# Hi everyone



## aussie1 (Feb 3, 2006)

This is my first post here. At the moment I'm mainly doing scenic dioramas so you might get a bit sick of seeing my trees and country roads!
Anyway here is my latest one, what do you think. It is roughly 1/35 scale.


----------



## MightyMax (Jan 21, 2000)

Hi Aussie,

Very nice indeed. I would be interested in your tree and groundwork techniques.

Welcome.

Max Bryant


----------



## bert model maker (Feb 19, 2002)

yes, very nice and welcome to the BB


----------



## Zombie_61 (Apr 21, 2004)

Welcome Aussie! As long as you're willing to share your secrets, I don't think we'll get tired of seeing such high-quality work! :thumbsup:


----------



## roadrner (Jul 21, 1999)

:thumbsup: :thumbsup: :thumbsup: rr


----------



## NUM11BLADE (Feb 16, 2002)

Howdy:wave: 1/35, looks ready for a tank or a jeep.:thumbsup:


----------



## Dr.

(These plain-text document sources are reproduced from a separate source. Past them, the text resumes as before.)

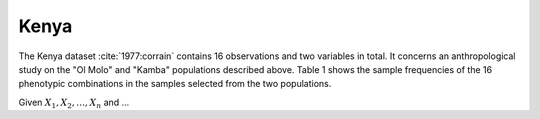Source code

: Kenya
=====

The Kenya dataset :cite:`1977:corrain` contains 16 observations and two variables
in total.  It concerns an anthropological study on the "Ol Molo" and "Kamba"
populations described above. Table 1 shows the sample frequencies of the 16
phenotypic combinations in the samples selected from the two populations.

Given :math:`X_1, X_2, \dots, X_n` and ...


.. nbplot::

    >>> from __future__ import print_function
    >>> from matplotlib import mlab
    >>> import numpy as np
    >>> from permute.data import kenya
    >>> d = kenya()
    >>> for i in range(len(d)):
    ...     if i == 0:
    ...         print(d.dtype.names)
    ...     print(d[i])
    ('classes', 'ol_molo', 'kamba')
    (1, 12, 0)
    (2, 1, 0)
    (3, 8, 6)
    (4, 2, 1)
    (5, 0, 0)
    (6, 1, 0)
    (7, 1, 0)
    (8, 0, 0)
    (9, 0, 0)
    (10, 2, 0)
    (11, 8, 15)
    (12, 6, 0)
    (13, 0, 0)
    (14, 0, 0)
    (15, 3, 1)
    (16, 1, 0)
    >>> import matplotlib.pyplot as plt
    >>> plt.plot(d['ol_molo'])
    [<matplotlib.lines.Line2D object at ...>]
    >>> plt.plot(d['kamba'])
    [<matplotlib.lines.Line2D object at ...>]
    >>> plt.legend(['ol_molo', 'kamba'])
    <matplotlib.legend.Legend object at ...>
    >>> plt.show()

Brad (Oct 5, 1999)

Wow. that looks great! Building bases like that is definitely something I'd like to learn how to do!


----------



## CaptFrank (Jan 29, 2005)

Reminds me of the scene in "Kelly's Heroes" when they were 
on a hilltop behind enemy lines and were straffed by their 
own airplanes!


----------